金蘭千里50式

金蘭千里学園50周年特設サイト

「金蘭50式」は、50周年を迎える金蘭千里中学校・高等学校の「今」をお伝えする特設サイトです。一年にわたり、様々な視点からのコンテンツを50個ずつ発信して、金蘭千里の姿を描き出します。

活躍50色

町田 徹さん  (経済ジャーナリスト  11期)

町田徹さん

創立50周年、本当におめでとうございます。

半世紀にわたり、金蘭千里は単に勉強ができるだけでなく、様々な分野で指導力を発揮できる人材を数多く輩出してこられたと思います。

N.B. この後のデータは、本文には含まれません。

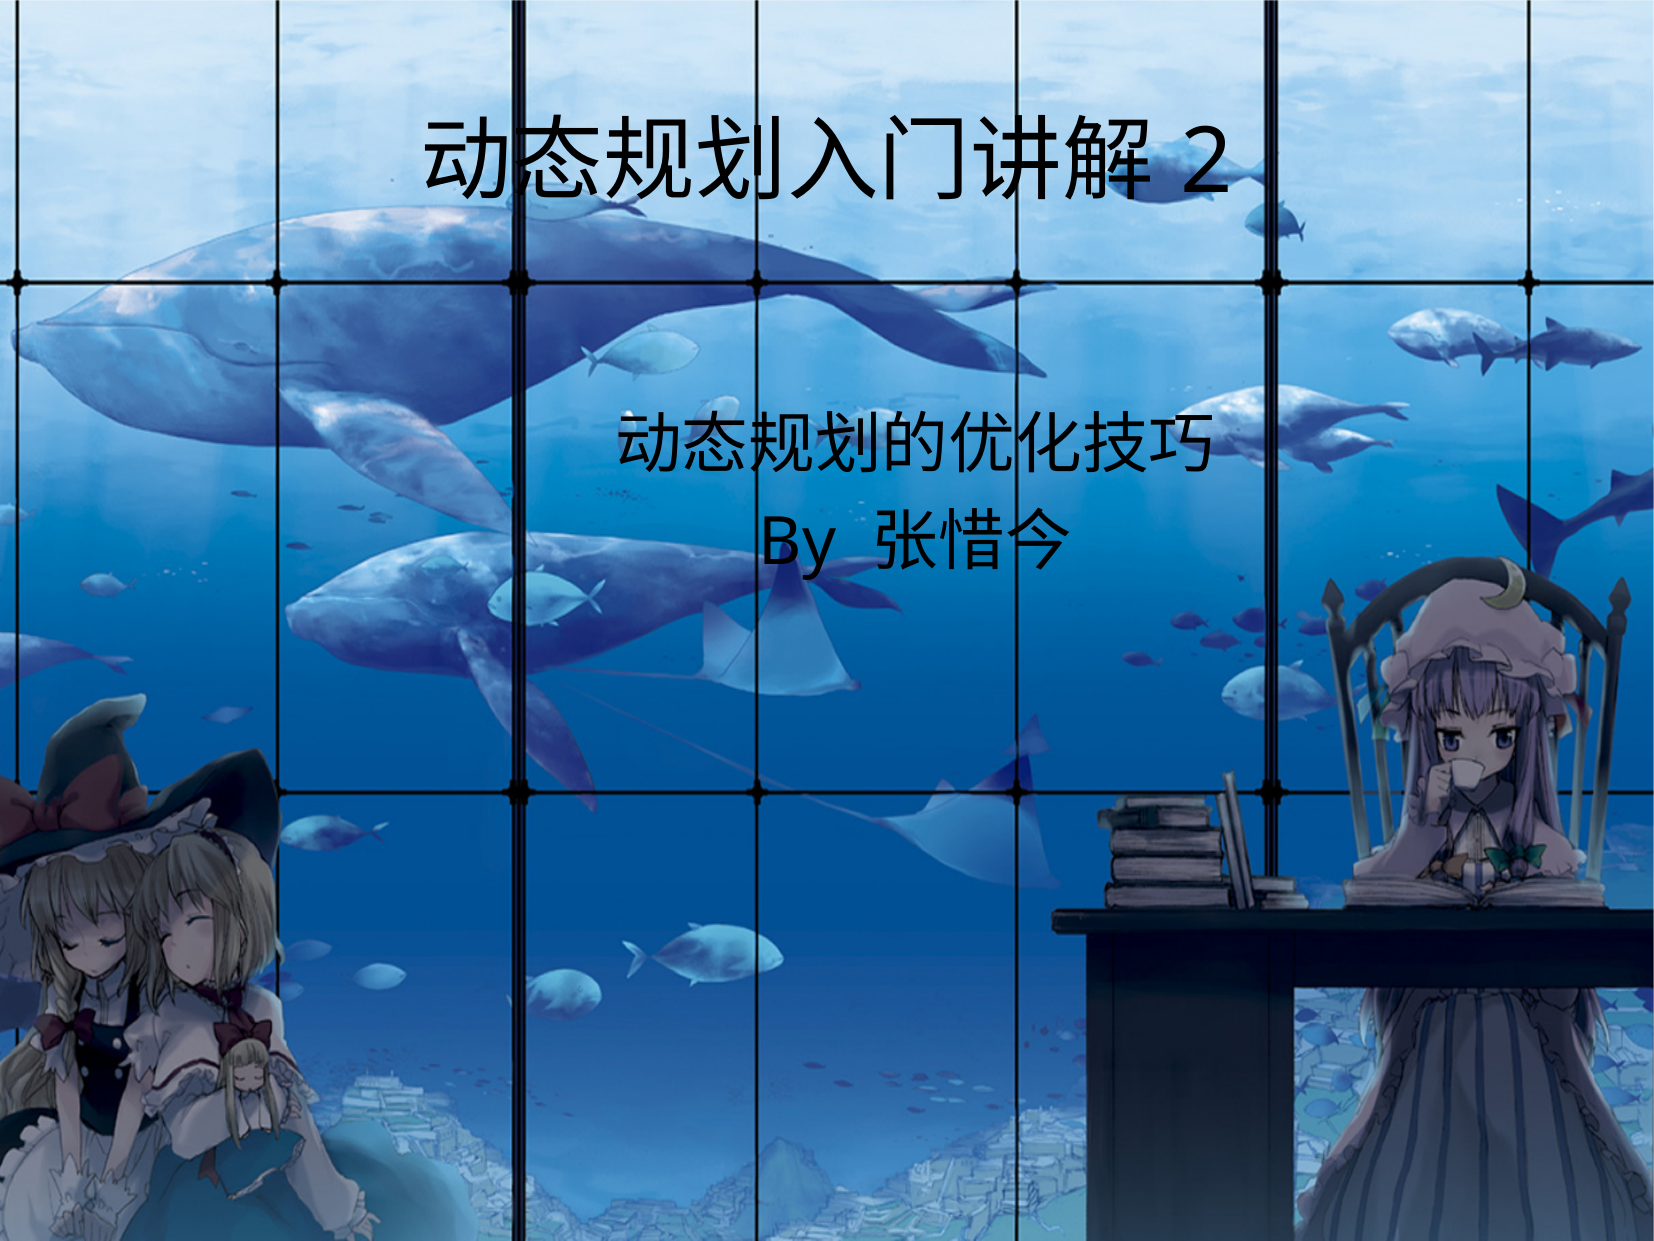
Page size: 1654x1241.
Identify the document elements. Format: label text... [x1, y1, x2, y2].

title 动态规划入门讲解2 [82, 49, 1571, 257]
subtitle 动态规划的优化技巧 By 张惜今 [472, 324, 1359, 650]
picture [0, 0, 1654, 1241]
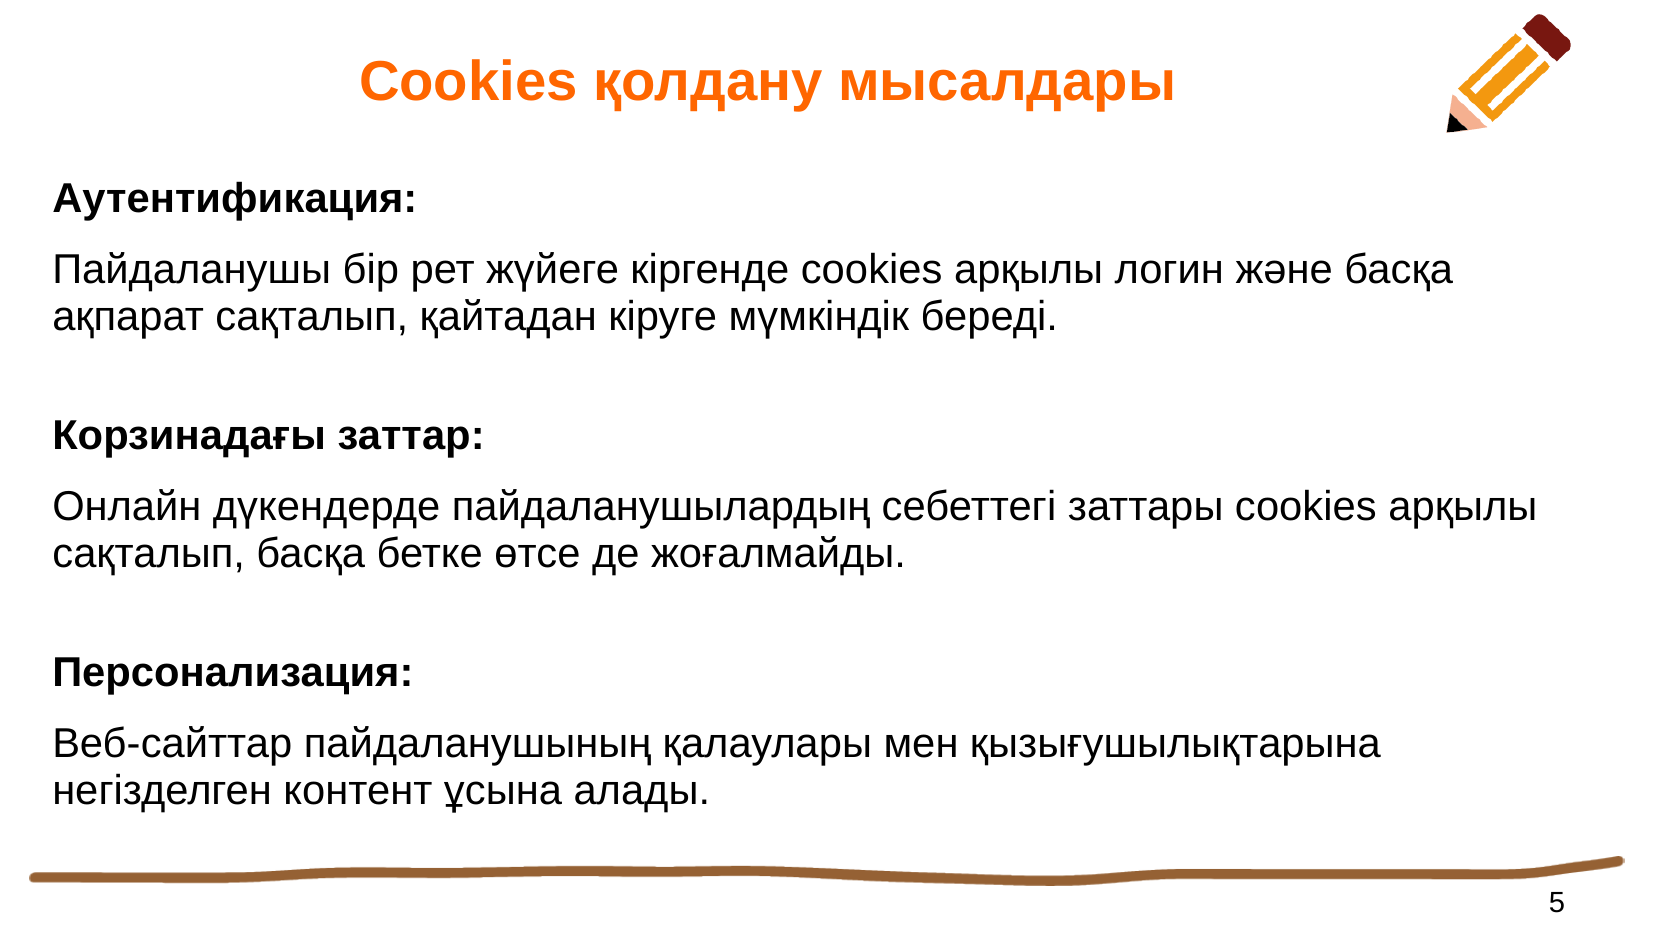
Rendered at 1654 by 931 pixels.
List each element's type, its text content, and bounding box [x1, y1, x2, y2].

これは簡単なことではありません。絶えず変化する社会の教育に対するニーズにも目配りしながら、学校としての金蘭千里の成長に多大なエネルギーを注いでこられた辻本賢理事長をはじめ、多くの教職員の方々の情熱の賜物と言えるのではないでしょうか。

私の場合、卒業から40余年の歳月が過ぎました。今なお忘れられないのは、在学中にご指導いただいた、2人のかけがえのない恩師のことです。お一人は、怪我で部活を辞めようとした私にご自身の主治医の治療を受けさせ、激励し、卒業までサッカー部の仲間との絆を強めさせてくれた体育の桂田敏明先生です。桂田先生は2009年3月末に定年退職されましたが、日本サッカーの黎明期に日本リーグの審判員を務めたサッカー界の功労者でもありました。

もうお一人は、経済ジャーナリズムの世界で30年以上も糧道を得るきっかけを与えて下さった、高校3年時の「政治・経済」の“テレビ眼鏡”先生です。当時、“テレビ眼鏡”は、大阪ミナミ・道頓堀の象徴だった食い倒れのマスコット人形とそっくりの黒縁の四角い眼鏡をかけており、不届き者の私たちはこの先生にこのあだ名を付けていました。語り口も噺家のように軽妙で、ルソーやジョン・ロック、アダム・スミス、ケインズらの難しい「政治・経済」論を、平易かつ面白く手ほどきして下さる先生でした。何を隠そう、この“テレビ眼鏡”先生こそ、少子化の激流の中で、10年前に金蘭千里学園の金蘭会学園からの分離・独立を成し遂げ、今日まで金蘭千里をしっかりと導いて来られた辻本賢理事長、その人です。

孔子が「天命を知る」と称した50歳をとっくに過ぎてそれなりの歳をとったせいなのか、それとも長く活動してきたせいなのか、理由はよくわかりませんが、高校時代は劣等生だった私も活動の範囲が少しずつ広がっています。書籍、新聞、雑誌、ネット、放送を通じた取材・言論活動に加えて、ここ数年は、国会で公益事業に関する意見陳述の機会を与えられたり、政府のタスクフォースのメンバーを仰せつかったりするケースがありました。そして今春、2万人を超す従業員を抱える「ゆうちょ銀行」の社外取締役も拝命しました。背景には、日本の株式会社制度が変革の波に直面していることがあります。そうした中でお引き受けした以上、「政治・経済」の授業で受けた手ほどきを忘れず、金蘭千里の卒業生らしく前向きに取り組んでいきたいと心をあらたにしているところです。

数年前、私は、自分が卒業した大学が整理・統合の波に飲み込まれて出身大学の名前がこの世から消えてしまうというちょっと寂しい経験をしました。私見ですが、原因の一つは、学校の存続・成長に情熱を燃やす教職員が金蘭千里ほど多くなかったからではないか、と思います。世の中の変化は目覚ましいですが、金蘭千里には、どうか次の半世紀も実り多き学校教育を成し遂げて、これまで以上に発展していただきたい。誠に身勝手ながら、卒業生の一人として、そのことを関係者の皆様に心からお願いしたいと思います。